By Laura S. Wood, RN, MSN, OCN
- Key components for successful management of irAEs include education, awareness, communication, collaboration, and multidisciplinary care.
- IrAEs generally occur in the first 6 months, although delayed onset has been observed with all immunotherapy agents.
- Existing algorithms and publications emphasize the benefit and necessity of a multispecialty approach to the management of irAEs.
Treatment options in oncology are expanding at a rapid pace, and advances in translational and clinical research offer new hope for patients with cancer. Identification and management of treatment-related adverse effects is crucial to provide patients with the opportunity to achieve maximal benefits from therapy.
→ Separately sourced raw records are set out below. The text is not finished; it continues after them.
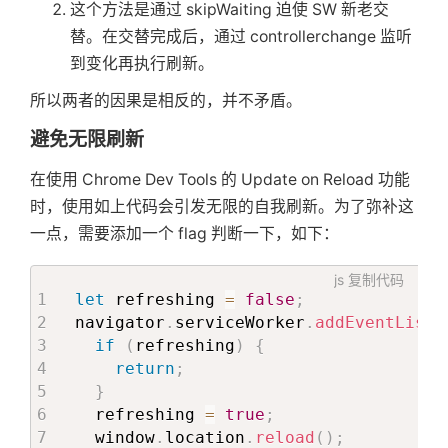
这个方法是通过 skipWaiting 迫使 SW 新老交
替。在交替完成后，通过 controllerchange 监听
到变化再执行刷新。
所以两者的因果是相反的，并不矛盾。
避免无限刷新
在使用 Chrome Dev Tools 的 Update on Reload 功能
时，使用如上代码会引发无限的自我刷新。为了弥补这
一点，需要添加一个 flag 判断一下，如下：
js
复制代码
let
 refreshing 
=
false
;
navigator
.
serviceWorker
.
addEventListe
if
(
refreshing
)
{
return
;
}
首
  refreshing 
=
true
;
  window
.
location
.
reload
(
)
;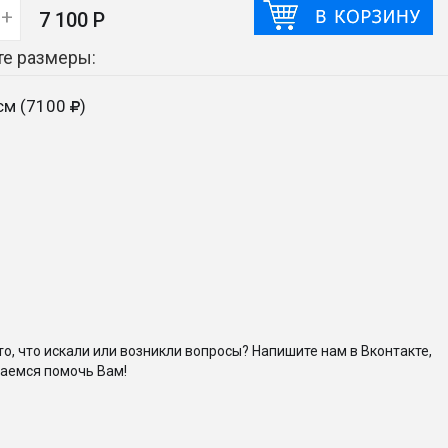
+
7 100 Р
е размеры:
см (7100
)
то, что искали или возникли вопросы? Напишите нам в Вконтакте,
аемся помочь Вам!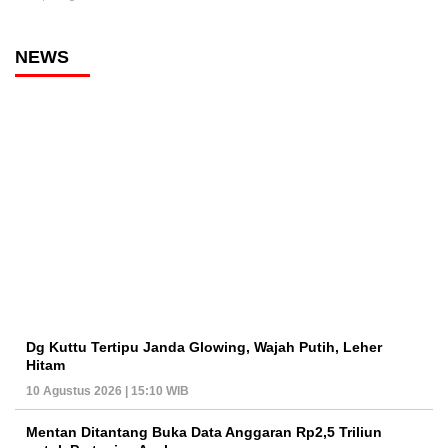
NEWS
Dg Kuttu Tertipu Janda Glowing, Wajah Putih, Leher
Hitam
10 Agustus 2026 | 15:10 WIB
Mentan Ditantang Buka Data Anggaran Rp2,5 Triliun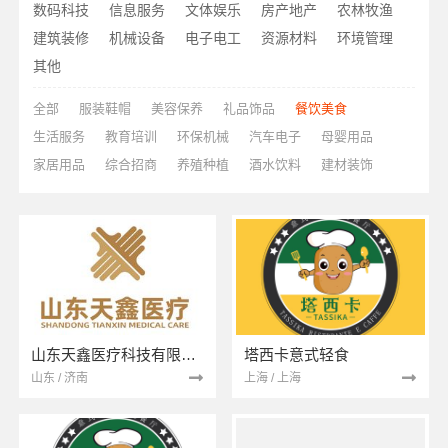
数码科技
信息服务
文体娱乐
房产地产
农林牧渔
建筑装修
机械设备
电子电工
资源材料
环境管理
其他
全部
服装鞋帽
美容保养
礼品饰品
餐饮美食
生活服务
教育培训
环保机械
汽车电子
母婴用品
家居用品
综合招商
养殖种植
酒水饮料
建材装饰
山东天鑫医疗科技有限公司
塔西卡意式轻食
山东 / 济南
上海 / 上海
As experience with immunotherapy broadens and more drugs are approved for an increasing number of malignancies, the need for oncology providers to gain knowledge about the types and management of immune-related adverse events (irAEs) becomes increasingly important. Providers must understand the differences in immunotherapies, their mechanisms of action, and the variability of irAEs.
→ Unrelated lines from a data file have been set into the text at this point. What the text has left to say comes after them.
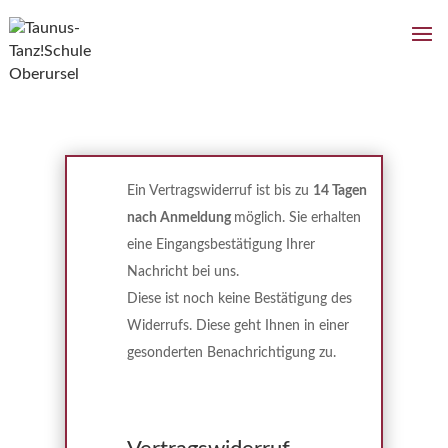
Ein Vertragswiderruf ist bis zu
14 Tagen
nach Anmeldung
möglich. Sie erhalten
eine Eingangsbestätigung Ihrer
Nachricht bei uns.
Diese ist noch keine Bestätigung des
Widerrufs. Diese geht Ihnen in einer
gesonderten Benachrichtigung zu.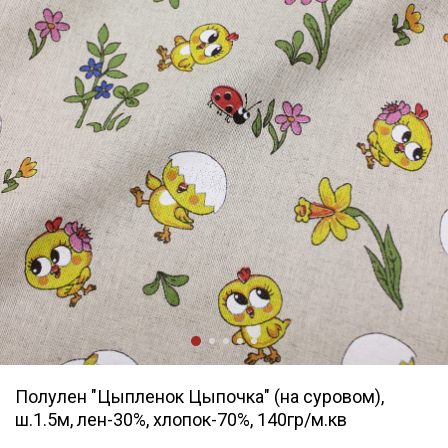
Полулен "Цыпленок Цыпочка" (на суровом),
ш.1.5м, лен-30%, хлопок-70%, 140гр/м.кв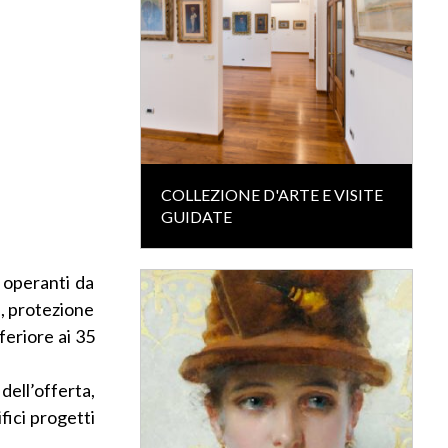
COLLEZIONE D'ARTE E VISITE
GUIDATE
 operanti da
a, protezione
feriore ai 35
dell’offerta,
fici progetti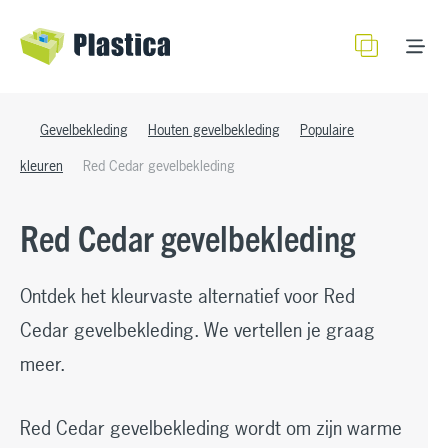
Gevelbekleding
Houten gevelbekleding
Populaire
kleuren
Red Cedar gevelbekleding
Red Cedar gevelbekleding
Ontdek het kleurvaste alternatief voor Red
Cedar gevelbekleding. We vertellen je graag
meer.
Red Cedar gevelbekleding wordt om zijn warme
Key components for successful management of irAEs include education, awareness, communication, collaboration, and multidisciplinary care. Most patients will experience mild and/or intermittent adverse effects, but some will experience severe and potentially life-threatening, distinct adverse effects that result from the nonspecific activation of the immune system by checkpoint inhibitors. These adverse events occur as a consequence of impaired self-tolerance from loss of T-cell inhibition and can involve every organ system.1
Professional education and awareness of publications about immunotherapy are essential, because the spectrum of irAEs differs between agents and will differ when the same immunotherapy is used in different malignancies. Providers must recognize that CTLA-4 and PD-1 regulate immune responses at different levels and by different mechanisms.2 CTLA-4 primarily regulates T-cell activation in the lymphoid organs; PD-1 is a negative regulator of T-cell activity within the peripheral tissues and the tumor microenvironment.3 Knowledge of the diversity of irAEs is the first step in proactive care for patients who receive immunotherapy. Infusion nurses must be educated about irAEs, too, because they may be the practitioner who identifies these adverse events. They also play a critical role in educating patients and loved ones about the development of potential irAEs; patient awareness allows for early assessment and intervention.
Treatment and Management of IrAEs
IrAEs generally occur in the first 6 months of therapy, although delayed onset has been observed with all immunotherapy agents. Overlapping toxicities when these drugs are combined with other therapeutic strategies challenge clinicians to determine the etiology of symptoms. It is essential to exclude other etiologies because the interventions for irAEs are specialized. Various algorithms for the management of irAEs have been developed and provide a framework for oncology providers.4-6
Use of existing algorithms can guide treatment of irAEs. Once an adverse event is determined to be immune related, treatment interruption is the first intervention, which emphasizes the importance of communication within the oncology care team. Continued management includes consideration of topical corticosteroids for dermatologic irAEs and systemic corticosteroids for others. Symptoms that persist despite systemic corticosteroids or worsen when corticosteroids are tapered may respond to immunomodulatory or immunosuppressive agents, such as TNF-alpha antagonists.
Existing algorithms and publications emphasize the benefit and necessity of a multispecialty approach to irAE management. Comprehensive care expands upon the five pillars of immunotherapy toxicity management published by Champiat et al,4 which I have modified—by changing prevent to educate and detect to assess—to demonstrate a more active and ongoing process. I also have expanded the model to include “evaluate” and “collaborate,” because these adverse events may continue for extended periods of time, may affect decisions about subsequent treatment, and may require multidisciplinary management (Fig. 1). Many cancer centers have developed multidisciplinary tumor boards or clinics to improve collaboration and to develop algorithms that streamline diagnostic workup and treatment strategies. A recent supplement issue to the Clinical Journal of Oncology Nursing focused on the treatment of melanoma and the assessment and management of irAEs.7-10 Prompt recognition and optimal management of irAEs are essential requirements to maximize clinical outcomes.11
Conferences such as the ASCO-SITC Clinical Immuno-Oncology Symposium provide an opportunity to network and share best practices. Organizations such as the Oncology Nursing Society, National Comprehensive Cancer Network, ASCO, SITC, Association of Community Cancer Centers, and others are collaborating to improve our understanding and expand our expertise in the care of patients who receive immunotherapy. I encourage you to share articles with your colleagues, clinical staff, and infusion nurses because there is much to be learned from sharing expert resources. Please take copies of the ASCO-SITC Clinical Immuno-Oncology Symposium Daily News to your colleagues and provide them easy access to information shared at this conference.